L’efficacité alarmante de ces attaques a été soulignée lors d’un exercice simulé de “red team” mené par l’équipe de sécurité de Mandiant, conçu pour tester les défenses et former le personnel. Les “red teamers” ont recueilli des échantillons vocaux publiquement disponibles d’un cadre de l’organisation ciblée, puis ont utilisé d’autres informations accessibles au public pour identifier les employés qui relevaient de cette personne. Pour rendre l’appel encore plus crédible, ils ont exploité une panne réelle d’un service VPN comme prétexte urgent.
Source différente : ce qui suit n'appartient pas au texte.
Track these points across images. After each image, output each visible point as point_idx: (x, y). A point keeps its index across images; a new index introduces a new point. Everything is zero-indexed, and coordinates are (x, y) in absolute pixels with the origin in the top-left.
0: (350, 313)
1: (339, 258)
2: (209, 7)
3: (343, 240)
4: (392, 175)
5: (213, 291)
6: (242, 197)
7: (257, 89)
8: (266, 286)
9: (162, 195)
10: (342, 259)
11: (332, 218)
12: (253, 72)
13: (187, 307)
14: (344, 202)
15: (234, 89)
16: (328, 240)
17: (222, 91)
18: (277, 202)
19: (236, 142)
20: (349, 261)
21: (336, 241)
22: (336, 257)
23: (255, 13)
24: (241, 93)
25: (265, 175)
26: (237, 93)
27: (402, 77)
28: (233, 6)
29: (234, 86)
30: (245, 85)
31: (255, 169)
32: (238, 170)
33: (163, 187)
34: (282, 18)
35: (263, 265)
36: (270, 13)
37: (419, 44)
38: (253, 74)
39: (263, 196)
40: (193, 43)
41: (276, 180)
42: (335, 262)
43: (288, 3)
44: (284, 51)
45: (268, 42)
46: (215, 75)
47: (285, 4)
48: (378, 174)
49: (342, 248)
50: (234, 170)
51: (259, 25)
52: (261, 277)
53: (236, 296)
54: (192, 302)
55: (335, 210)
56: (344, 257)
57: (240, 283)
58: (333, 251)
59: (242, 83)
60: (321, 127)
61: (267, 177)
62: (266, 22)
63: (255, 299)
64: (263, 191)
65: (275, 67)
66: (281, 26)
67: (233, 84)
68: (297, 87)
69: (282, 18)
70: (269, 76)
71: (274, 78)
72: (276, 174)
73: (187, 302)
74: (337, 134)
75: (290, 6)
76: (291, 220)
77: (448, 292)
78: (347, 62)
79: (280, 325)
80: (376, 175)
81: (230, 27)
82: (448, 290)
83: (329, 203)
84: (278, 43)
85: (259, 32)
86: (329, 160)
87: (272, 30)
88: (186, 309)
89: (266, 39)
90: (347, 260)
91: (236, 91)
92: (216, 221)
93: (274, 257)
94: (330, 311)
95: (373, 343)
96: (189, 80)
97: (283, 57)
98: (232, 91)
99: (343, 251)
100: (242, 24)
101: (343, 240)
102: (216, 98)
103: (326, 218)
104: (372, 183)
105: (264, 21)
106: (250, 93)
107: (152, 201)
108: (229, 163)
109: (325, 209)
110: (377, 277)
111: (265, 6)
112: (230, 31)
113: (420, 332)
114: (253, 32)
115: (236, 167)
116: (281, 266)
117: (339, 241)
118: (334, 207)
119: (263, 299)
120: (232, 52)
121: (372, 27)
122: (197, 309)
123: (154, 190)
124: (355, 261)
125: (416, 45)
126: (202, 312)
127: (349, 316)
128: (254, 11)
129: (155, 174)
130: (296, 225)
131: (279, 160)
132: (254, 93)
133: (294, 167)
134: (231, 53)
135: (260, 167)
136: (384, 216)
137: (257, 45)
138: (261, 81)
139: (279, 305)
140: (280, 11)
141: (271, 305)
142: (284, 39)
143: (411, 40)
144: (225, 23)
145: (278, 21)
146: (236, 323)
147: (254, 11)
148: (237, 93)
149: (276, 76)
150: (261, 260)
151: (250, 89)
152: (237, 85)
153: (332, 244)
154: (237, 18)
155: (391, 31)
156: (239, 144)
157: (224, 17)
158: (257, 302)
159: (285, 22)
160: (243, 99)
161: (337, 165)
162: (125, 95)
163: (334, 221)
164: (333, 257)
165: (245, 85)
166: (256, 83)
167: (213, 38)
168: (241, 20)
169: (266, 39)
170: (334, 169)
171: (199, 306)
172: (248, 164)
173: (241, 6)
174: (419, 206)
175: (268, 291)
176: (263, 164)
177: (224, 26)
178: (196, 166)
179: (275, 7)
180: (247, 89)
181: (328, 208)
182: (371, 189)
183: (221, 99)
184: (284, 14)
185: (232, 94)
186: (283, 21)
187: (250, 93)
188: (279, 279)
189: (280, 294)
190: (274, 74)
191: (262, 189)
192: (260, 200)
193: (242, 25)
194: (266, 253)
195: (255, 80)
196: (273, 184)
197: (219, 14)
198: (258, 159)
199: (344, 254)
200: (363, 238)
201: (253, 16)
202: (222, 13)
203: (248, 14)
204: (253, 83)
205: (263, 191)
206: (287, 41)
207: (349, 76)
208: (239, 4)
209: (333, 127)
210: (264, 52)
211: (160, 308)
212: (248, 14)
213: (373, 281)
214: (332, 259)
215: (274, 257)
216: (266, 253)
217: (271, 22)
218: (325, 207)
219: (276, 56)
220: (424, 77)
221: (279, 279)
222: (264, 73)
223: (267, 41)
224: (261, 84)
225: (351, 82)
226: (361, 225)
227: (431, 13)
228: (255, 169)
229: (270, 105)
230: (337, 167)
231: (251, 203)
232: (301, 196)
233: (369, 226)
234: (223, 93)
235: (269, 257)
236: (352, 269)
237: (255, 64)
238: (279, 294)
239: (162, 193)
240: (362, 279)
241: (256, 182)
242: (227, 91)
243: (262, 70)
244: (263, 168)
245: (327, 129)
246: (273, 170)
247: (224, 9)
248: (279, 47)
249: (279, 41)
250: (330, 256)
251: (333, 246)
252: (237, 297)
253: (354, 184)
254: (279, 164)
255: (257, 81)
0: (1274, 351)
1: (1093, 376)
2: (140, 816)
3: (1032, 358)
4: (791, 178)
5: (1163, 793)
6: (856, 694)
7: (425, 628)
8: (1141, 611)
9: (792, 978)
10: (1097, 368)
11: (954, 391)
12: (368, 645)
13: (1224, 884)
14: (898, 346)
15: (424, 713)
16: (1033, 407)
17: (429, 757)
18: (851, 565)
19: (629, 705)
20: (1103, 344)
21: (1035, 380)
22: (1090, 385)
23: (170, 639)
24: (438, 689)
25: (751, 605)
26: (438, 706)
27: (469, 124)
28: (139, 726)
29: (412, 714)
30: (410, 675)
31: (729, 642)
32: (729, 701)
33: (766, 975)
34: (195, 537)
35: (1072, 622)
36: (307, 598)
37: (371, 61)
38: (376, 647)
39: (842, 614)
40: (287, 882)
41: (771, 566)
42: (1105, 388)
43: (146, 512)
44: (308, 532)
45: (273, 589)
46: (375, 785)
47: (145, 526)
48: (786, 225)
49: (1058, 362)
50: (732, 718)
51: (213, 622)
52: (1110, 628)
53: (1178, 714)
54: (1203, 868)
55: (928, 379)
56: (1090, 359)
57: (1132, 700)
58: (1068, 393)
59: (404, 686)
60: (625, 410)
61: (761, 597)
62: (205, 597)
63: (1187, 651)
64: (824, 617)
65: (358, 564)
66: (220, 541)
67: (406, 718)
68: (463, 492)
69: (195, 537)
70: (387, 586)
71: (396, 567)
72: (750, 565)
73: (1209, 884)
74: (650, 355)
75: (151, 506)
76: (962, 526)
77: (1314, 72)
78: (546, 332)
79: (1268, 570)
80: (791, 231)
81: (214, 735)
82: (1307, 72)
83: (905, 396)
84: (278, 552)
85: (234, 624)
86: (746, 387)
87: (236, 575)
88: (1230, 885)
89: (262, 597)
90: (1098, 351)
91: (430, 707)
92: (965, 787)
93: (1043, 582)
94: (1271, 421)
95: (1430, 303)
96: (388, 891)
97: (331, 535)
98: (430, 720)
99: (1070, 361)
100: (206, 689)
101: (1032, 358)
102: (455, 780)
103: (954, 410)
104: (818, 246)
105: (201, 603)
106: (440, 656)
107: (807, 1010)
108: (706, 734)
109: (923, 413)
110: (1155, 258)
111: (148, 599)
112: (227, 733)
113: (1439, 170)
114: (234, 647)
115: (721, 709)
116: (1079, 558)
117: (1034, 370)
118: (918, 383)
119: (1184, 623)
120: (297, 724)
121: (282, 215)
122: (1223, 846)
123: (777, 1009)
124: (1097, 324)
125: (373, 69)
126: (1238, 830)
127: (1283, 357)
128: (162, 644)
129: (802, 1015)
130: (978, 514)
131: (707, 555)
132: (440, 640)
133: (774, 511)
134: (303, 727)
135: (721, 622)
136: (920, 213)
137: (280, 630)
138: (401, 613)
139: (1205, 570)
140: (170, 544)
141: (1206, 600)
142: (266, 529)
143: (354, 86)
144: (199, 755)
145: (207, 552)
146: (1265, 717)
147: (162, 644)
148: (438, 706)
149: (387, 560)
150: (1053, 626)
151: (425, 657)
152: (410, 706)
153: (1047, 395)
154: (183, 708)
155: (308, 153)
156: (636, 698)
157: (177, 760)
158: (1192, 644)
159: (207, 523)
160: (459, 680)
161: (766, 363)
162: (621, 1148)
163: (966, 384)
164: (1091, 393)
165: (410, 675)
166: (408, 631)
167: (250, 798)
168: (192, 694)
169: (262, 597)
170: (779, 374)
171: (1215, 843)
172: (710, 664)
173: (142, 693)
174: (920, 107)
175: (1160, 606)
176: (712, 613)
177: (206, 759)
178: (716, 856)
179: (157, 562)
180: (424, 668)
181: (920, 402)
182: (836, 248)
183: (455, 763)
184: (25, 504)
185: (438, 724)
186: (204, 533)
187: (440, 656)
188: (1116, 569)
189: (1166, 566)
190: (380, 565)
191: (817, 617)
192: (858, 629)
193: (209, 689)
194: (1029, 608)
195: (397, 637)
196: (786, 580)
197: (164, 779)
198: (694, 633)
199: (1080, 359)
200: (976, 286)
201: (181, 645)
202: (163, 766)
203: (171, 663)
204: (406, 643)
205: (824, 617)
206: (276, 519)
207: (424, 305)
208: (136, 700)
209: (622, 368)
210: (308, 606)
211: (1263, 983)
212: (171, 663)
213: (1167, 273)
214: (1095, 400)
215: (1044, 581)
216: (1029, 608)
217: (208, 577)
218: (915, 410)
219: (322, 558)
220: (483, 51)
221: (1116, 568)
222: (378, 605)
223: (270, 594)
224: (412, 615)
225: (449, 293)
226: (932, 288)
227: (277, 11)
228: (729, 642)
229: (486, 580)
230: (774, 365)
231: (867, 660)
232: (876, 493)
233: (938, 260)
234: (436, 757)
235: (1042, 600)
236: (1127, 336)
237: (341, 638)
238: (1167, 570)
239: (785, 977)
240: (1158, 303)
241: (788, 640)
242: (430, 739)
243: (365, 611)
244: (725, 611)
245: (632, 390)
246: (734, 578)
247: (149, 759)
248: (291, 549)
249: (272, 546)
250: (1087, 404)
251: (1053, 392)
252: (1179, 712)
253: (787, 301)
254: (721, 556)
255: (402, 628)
Lors de l’attaque simulée, la victime, faisant confiance à la voix familière, a contourné les invites de sécurité de Microsoft Edge et de Windows Defender SmartScreen, téléchargeant et exécutant sans le savoir une charge utile malveillante pré-préparée sur sa station de travail. Mandiant a conclu que la détonation réussie de cette charge utile “a démontré la facilité alarmante avec laquelle l’usurpation de voix par IA peut faciliter l’atteinte à une organisation”.

Heureusement, de simples précautions peuvent réduire considérablement le risque de devenir victime de telles escroqueries. Une stratégie efficace consiste pour les parties à convenir d’un mot ou d’une phrase secrète choisi au hasard que l’appelant doit fournir avant que le destinataire ne se conforme à toute demande. Une autre étape cruciale consiste à mettre fin à l’appel et à rappeler la personne de manière indépendante en utilisant un numéro connu et vérifié. Idéalement, les deux précautions devraient être suivies. Cependant, ces mesures de protection reposent sur la capacité du destinataire à rester calme et alerte, un défi significatif lorsqu’il est confronté à une crise apparemment légitime et urgente. Cela devient encore plus difficile lorsque le destinataire est fatigué, stressé ou autrement pas au mieux de sa forme. Pour ces raisons, les attaques de vishing – qu’elles soient améliorées par l’IA ou non – sont susceptibles de rester une menace persistante.